-- Work instruction --
A line counts if it contains the word "return" at least once. State how many such lines the records contain, giving the number alone.

(Dataset entries)
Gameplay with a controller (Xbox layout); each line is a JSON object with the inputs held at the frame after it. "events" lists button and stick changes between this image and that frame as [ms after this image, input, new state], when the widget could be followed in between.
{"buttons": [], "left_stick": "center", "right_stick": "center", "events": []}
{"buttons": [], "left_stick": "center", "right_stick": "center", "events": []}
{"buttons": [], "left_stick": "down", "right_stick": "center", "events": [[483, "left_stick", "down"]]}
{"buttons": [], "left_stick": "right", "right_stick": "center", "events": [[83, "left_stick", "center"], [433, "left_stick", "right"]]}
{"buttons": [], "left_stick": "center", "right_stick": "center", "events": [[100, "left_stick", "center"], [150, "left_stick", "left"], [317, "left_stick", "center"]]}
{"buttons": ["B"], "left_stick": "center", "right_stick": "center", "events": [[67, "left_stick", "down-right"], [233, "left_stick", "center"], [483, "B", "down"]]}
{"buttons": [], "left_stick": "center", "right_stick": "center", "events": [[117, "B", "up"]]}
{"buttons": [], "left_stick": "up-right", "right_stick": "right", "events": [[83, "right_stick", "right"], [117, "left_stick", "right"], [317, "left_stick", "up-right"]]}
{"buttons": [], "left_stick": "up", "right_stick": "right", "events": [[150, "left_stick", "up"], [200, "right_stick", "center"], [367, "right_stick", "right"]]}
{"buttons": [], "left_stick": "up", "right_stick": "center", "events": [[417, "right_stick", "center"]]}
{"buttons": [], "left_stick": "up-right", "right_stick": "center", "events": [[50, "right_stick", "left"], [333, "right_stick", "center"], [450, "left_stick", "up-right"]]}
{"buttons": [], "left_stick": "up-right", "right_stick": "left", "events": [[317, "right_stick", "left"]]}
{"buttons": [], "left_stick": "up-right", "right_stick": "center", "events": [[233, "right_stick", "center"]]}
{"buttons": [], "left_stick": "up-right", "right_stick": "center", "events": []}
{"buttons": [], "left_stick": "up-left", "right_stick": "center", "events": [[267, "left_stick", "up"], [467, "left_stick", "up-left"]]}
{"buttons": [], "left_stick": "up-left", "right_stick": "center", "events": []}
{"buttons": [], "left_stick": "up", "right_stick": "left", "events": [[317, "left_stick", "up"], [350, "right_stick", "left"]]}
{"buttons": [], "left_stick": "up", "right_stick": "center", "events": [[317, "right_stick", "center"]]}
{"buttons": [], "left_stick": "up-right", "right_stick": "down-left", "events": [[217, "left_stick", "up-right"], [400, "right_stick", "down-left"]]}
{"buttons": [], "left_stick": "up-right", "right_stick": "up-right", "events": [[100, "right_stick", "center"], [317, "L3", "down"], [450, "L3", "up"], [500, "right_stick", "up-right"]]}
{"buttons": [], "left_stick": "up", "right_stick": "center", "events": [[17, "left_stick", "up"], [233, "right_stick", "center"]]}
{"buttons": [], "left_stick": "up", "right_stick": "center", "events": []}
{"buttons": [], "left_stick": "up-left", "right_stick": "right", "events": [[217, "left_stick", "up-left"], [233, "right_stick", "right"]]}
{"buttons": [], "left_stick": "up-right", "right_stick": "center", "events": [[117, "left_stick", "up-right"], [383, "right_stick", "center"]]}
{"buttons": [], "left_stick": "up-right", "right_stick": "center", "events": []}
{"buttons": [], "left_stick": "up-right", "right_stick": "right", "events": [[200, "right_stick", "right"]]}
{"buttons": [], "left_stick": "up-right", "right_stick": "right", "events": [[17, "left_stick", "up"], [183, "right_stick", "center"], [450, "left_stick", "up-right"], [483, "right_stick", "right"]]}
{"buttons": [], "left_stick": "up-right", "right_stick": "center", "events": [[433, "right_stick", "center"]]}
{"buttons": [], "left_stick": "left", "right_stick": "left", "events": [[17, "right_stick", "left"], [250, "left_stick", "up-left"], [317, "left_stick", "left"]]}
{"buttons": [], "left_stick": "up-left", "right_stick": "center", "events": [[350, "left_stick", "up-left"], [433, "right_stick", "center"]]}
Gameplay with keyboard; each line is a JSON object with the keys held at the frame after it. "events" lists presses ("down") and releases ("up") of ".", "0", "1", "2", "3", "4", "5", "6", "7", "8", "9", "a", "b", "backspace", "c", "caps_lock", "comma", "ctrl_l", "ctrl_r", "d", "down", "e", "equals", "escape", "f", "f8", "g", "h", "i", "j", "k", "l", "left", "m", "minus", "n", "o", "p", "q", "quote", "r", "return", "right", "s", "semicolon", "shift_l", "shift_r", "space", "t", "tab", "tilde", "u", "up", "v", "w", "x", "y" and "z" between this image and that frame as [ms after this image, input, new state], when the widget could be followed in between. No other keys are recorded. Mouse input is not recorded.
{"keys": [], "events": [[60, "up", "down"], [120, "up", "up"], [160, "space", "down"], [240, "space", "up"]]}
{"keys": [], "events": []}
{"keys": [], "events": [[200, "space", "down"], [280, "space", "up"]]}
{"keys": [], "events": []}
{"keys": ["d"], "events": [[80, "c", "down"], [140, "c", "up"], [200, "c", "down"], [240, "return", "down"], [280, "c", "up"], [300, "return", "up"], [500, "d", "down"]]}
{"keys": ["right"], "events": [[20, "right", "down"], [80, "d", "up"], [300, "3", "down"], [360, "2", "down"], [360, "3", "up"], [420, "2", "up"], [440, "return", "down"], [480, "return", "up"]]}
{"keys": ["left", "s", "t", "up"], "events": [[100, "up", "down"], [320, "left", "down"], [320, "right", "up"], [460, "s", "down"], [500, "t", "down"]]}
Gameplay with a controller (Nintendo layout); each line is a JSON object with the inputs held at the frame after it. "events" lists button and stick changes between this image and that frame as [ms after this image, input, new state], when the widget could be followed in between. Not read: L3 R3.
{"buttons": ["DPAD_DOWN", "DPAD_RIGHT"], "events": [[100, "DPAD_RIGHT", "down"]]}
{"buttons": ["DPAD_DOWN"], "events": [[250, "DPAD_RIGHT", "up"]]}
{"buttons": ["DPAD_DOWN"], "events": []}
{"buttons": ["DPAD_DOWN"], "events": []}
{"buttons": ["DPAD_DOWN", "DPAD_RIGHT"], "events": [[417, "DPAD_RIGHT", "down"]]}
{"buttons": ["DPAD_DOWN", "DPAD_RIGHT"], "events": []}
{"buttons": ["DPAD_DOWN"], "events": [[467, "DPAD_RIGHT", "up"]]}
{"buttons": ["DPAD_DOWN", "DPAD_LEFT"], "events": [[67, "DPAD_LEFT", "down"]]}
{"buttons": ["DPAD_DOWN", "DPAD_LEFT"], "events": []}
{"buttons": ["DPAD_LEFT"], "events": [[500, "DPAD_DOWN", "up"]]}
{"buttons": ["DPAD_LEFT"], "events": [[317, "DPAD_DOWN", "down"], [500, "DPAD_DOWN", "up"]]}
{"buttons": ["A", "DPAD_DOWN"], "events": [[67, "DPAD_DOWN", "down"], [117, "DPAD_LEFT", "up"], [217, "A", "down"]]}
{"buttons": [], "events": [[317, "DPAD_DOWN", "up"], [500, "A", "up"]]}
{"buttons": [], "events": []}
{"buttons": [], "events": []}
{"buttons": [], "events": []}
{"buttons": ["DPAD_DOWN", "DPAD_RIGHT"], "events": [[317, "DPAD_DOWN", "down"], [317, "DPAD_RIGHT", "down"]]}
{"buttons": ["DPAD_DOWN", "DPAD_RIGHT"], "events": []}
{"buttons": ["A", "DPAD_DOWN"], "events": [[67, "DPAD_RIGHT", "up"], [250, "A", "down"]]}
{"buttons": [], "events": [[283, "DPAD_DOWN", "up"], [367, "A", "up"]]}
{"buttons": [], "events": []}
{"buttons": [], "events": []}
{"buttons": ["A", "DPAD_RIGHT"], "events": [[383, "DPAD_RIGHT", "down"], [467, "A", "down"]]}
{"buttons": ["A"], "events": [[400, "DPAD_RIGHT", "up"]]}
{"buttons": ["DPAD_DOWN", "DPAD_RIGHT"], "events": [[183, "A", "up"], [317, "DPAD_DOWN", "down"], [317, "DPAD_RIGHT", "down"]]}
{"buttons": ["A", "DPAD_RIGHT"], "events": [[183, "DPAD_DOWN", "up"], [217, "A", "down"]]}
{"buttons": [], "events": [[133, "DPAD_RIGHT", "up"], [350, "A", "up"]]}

-- Response area --
3